Firstly, the language used in the 1975 regulation has been updated and institutional arrangements adjusted to the common approach for EU Agencies. Secondly, the new regulation seeks to adapt the Agency’s mandate to the present time, with its new technologies and demands for ethics and accountability. The regulation is more explicit regarding Eurofound’s tasks, for example concerning the management of European surveys. It extends Eurofound’s services to the EU institutions, social partners and national stakeholders and invites cooperation with tripartite institutions. It calls on the European institutions to take Eurofound's research into account before making decisions. The new regulation maintains and expands the participatory and democratic aspects of its governance system, with a new role for the European Parliament. It retains its tripartite structure in its entirety, which is a core element of Eurofound’s operations. Social dialogue is not only intrinsic to the European social model, but remains one of the few good practice models for resolving differences via debate, compromise and agreement rather than confrontation.
The political consensus for the adoption of Eurofound’s new founding regulation is, in this context, good news for European citizens. Fostering this spirit of cooperation and rigour is essential in order to continue providing the best evidence to shape better informed policies and help offset some of the despair and lack of trust that citizens still experience. The obvious improvement in the economy and employment has led to an increase by more than 10 points in levels of optimism and trust in the EU since 2013. Despite this, there are still too many citizens who have little or no trust in the European project, Brexit being the most obvious example. Whether it is due to the scars of the crisis, to globalisation, migration, or inequalities, it is clear that cooperation, integration and multilateralism do not seem to be in vogue. The fact that trust in national institutions is still low is of no help when we see the growing gap between values such as solidarity and rising support for isolationism, populism and nationalism.

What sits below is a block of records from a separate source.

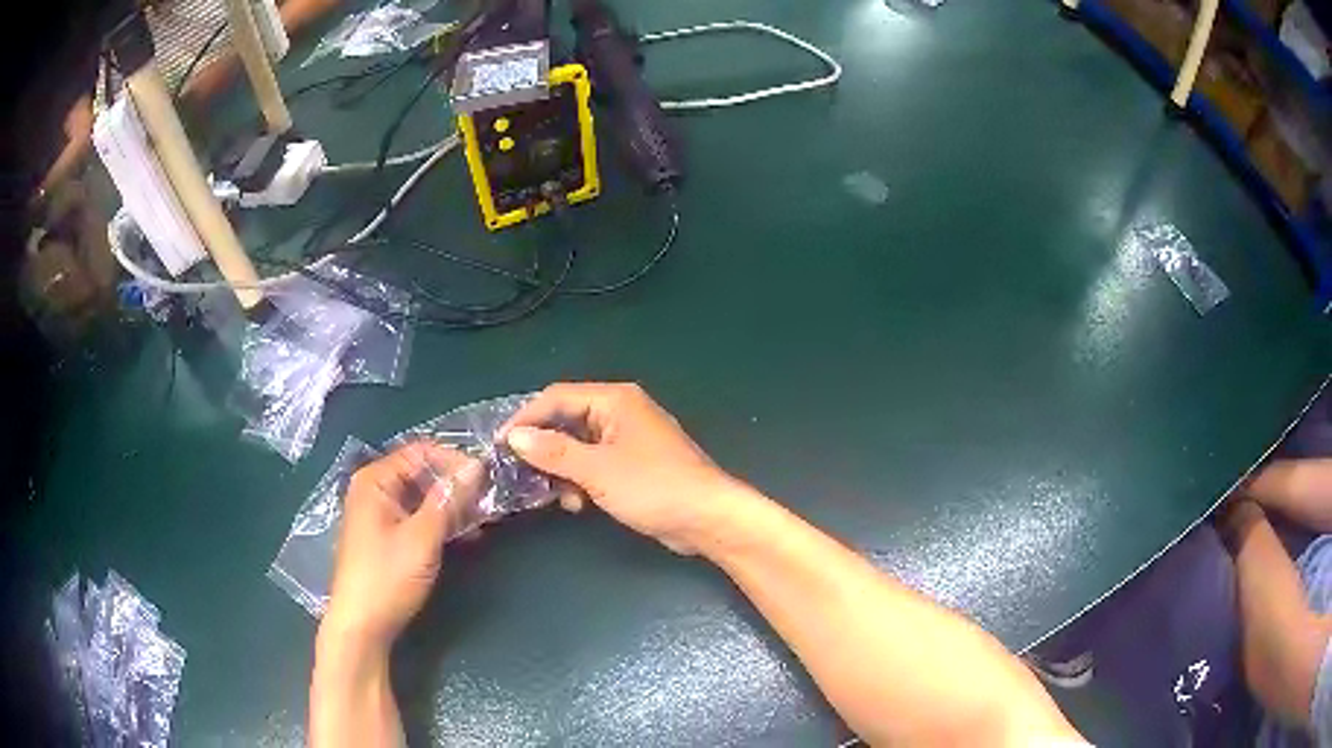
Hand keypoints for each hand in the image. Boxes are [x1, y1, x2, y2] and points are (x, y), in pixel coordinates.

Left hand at [321, 443, 483, 650]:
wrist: (362, 625)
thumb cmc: (387, 577)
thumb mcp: (422, 538)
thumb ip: (449, 500)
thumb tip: (476, 466)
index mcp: (375, 480)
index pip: (420, 452)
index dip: (454, 460)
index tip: (487, 478)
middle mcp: (374, 490)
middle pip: (421, 473)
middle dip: (455, 485)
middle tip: (489, 501)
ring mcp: (379, 514)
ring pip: (422, 498)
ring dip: (451, 506)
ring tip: (483, 520)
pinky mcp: (386, 537)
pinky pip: (417, 517)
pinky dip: (440, 522)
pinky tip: (465, 536)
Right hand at [499, 382, 744, 554]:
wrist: (706, 519)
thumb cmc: (654, 487)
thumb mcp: (597, 470)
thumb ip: (554, 451)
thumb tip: (515, 436)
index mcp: (614, 401)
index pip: (557, 397)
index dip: (526, 419)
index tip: (500, 444)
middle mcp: (621, 412)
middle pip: (567, 421)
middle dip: (545, 449)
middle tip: (520, 473)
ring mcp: (629, 439)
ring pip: (579, 447)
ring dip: (563, 470)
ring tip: (556, 496)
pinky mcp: (634, 465)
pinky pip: (595, 464)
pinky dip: (581, 480)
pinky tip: (578, 504)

This is where we need to refocus European politics back to the social aspects – which will translate into the values of solidarity, integration and cooperation for all citizens. And thereby promoting policies based on clear evidence that improve their quality of life and work. It is now over a year since the European Pillar of Social Rights was proclaimed and signed at the Gothenburg Summit on 17 November 2018 – a set of 20 principles that European Union, governments and social partners are required to put into practice and for which a new, modernised Eurofound can help to make a reality on the ground.
Enrique Calvet Chambon is a Member of the European Parliament of the ALDE group (Liberals). He has been Rapporteur for the reform of the Founding Regulation of Eurofound.
Juan Menéndez-Valdés is Director of Eurofound, the tripartite EU agency, based in Dublin, providing knowledge to assist in the development of better social, employment and work-related policies.